You have time to DISCOVER yourself. The emphasis is on "discovery" because a lot of people go through life not knowing who they really are, the more you wait before getting married the more you're likely to discover yourself, your ideal career and generally the type of life you want.
Perspectives change as we get older. What I liked and wanted when I was 19 totally changed when I was in my mid twenties-even though I could swear say na like this I like my own thing at 25, I ended up not liking at 27. People change, give yourself allowance to grow and change.
You have time to be "free". Make decisions without real consequences. Travel. You can even afford to live from alert to alert without any sense of responsibility. Why do you think there's the term "responsible married man/woman"? You can buy anything with your last dime. Sleep over at your friends house 3 times a week...you no send anybody. Go on soun, explore!
You grow up. Maturity for some people is not about age, but with age comes experience and experience teaches you how to handle life. Your expectations are more realistic-you don't believe marriage is about taking selfies, seksing and living happily ever after. Marriage is not for children.

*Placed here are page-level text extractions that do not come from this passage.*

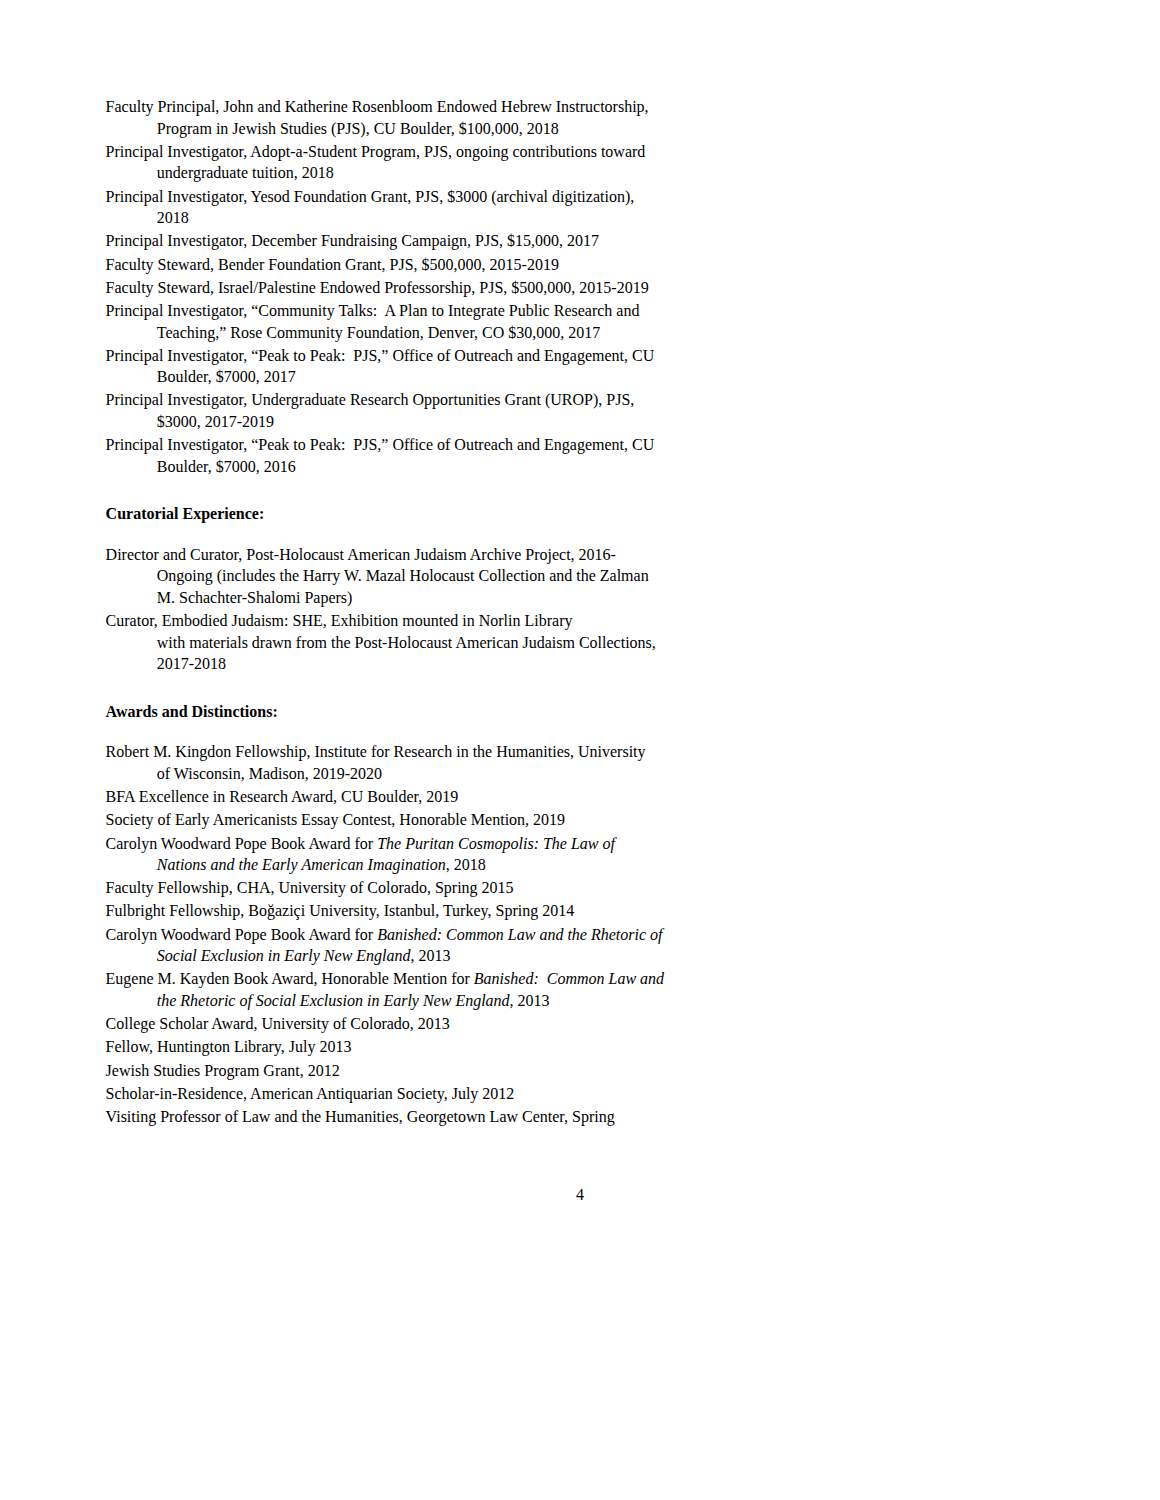Faculty Principal, John and Katherine Rosenbloom Endowed Hebrew Instructorship, Program in Jewish Studies (PJS), CU Boulder, $100,000, 2018
Principal Investigator, Adopt-a-Student Program, PJS, ongoing contributions toward undergraduate tuition, 2018
Principal Investigator, Yesod Foundation Grant, PJS, $3000 (archival digitization), 2018
Principal Investigator, December Fundraising Campaign, PJS, $15,000, 2017
Faculty Steward, Bender Foundation Grant, PJS, $500,000, 2015-2019
Faculty Steward, Israel/Palestine Endowed Professorship, PJS, $500,000, 2015-2019
Principal Investigator, “Community Talks: A Plan to Integrate Public Research and Teaching,” Rose Community Foundation, Denver, CO $30,000, 2017
Principal Investigator, “Peak to Peak: PJS,” Office of Outreach and Engagement, CU Boulder, $7000, 2017
Principal Investigator, Undergraduate Research Opportunities Grant (UROP), PJS, $3000, 2017-2019
Principal Investigator, “Peak to Peak: PJS,” Office of Outreach and Engagement, CU Boulder, $7000, 2016
Curatorial Experience:
Director and Curator, Post-Holocaust American Judaism Archive Project, 2016- Ongoing (includes the Harry W. Mazal Holocaust Collection and the Zalman M. Schachter-Shalomi Papers)
Curator, Embodied Judaism: SHE, Exhibition mounted in Norlin Library with materials drawn from the Post-Holocaust American Judaism Collections, 2017-2018
Awards and Distinctions:
Robert M. Kingdon Fellowship, Institute for Research in the Humanities, University of Wisconsin, Madison, 2019-2020
BFA Excellence in Research Award, CU Boulder, 2019
Society of Early Americanists Essay Contest, Honorable Mention, 2019
Carolyn Woodward Pope Book Award for The Puritan Cosmopolis: The Law of Nations and the Early American Imagination, 2018
Faculty Fellowship, CHA, University of Colorado, Spring 2015
Fulbright Fellowship, Boğaziçi University, Istanbul, Turkey, Spring 2014
Carolyn Woodward Pope Book Award for Banished: Common Law and the Rhetoric of Social Exclusion in Early New England, 2013
Eugene M. Kayden Book Award, Honorable Mention for Banished: Common Law and the Rhetoric of Social Exclusion in Early New England, 2013
College Scholar Award, University of Colorado, 2013
Fellow, Huntington Library, July 2013
Jewish Studies Program Grant, 2012
Scholar-in-Residence, American Antiquarian Society, July 2012
Visiting Professor of Law and the Humanities, Georgetown Law Center, Spring
4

Build your future. If you're smart, the time before you get married is time you can use to focus on your career, start a business, even it it fails, you start again all because of point 3. Invest your self in building and saving for your future because marriage may "slow you down" career wise if you're a woman.
You know what you want. Not because you know it all but because you've had time to discover yourself, what you like and what you refuse to deal with (I use the term "refuse" because it's a choice you're making to deal with something or not). You basically know yourself and now you know yourself you know what you who and what you want in a relationship and marriage.
You are grateful. When you eventually get married you appreciate it more because you remember all the times you spent catching bouquets at all your friends weddings (not that it's a terrible thing). Single? You've been there, done that and you are 100% in this phase of life you're in now. You do not feel like you missed out on anything.
These are some of the many advantages of getting married later so if you're still single...enjoy it while it lasts and appreciate every season of your life. Let me know if you got married later and the advantages and disadvantages you faced in the comments section.